BRIEF: Which lines in the entries below contain the string "input" with the same capitalization? Identify each one and copy it out in full.

RECORDS PROVIDED:
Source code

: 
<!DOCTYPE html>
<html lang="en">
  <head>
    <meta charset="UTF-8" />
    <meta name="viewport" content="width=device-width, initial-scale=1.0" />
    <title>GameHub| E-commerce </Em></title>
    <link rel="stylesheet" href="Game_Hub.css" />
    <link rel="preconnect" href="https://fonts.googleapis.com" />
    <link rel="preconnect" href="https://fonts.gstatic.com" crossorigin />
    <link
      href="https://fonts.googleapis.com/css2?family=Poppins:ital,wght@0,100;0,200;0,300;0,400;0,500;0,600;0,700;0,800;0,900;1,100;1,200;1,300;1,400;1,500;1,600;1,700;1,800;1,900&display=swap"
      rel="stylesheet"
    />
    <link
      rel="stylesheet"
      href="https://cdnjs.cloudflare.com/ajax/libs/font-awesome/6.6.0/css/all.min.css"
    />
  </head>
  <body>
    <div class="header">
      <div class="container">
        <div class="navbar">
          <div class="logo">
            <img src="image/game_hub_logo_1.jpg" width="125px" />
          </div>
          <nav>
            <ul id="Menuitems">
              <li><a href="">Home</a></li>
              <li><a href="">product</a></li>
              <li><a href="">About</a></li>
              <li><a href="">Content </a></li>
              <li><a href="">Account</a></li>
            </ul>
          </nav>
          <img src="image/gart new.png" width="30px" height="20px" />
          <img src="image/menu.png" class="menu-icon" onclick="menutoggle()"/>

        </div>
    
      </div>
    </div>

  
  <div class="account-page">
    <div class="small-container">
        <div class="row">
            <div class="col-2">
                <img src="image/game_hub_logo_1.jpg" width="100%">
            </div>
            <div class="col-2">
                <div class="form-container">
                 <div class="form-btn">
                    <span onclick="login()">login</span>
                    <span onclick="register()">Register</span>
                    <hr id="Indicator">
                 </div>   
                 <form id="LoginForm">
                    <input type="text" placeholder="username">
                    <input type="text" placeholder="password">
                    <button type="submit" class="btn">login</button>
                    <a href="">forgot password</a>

PROBLEM SOLUTION:
                    <input type="text" placeholder="username">
                    <input type="text" placeholder="password">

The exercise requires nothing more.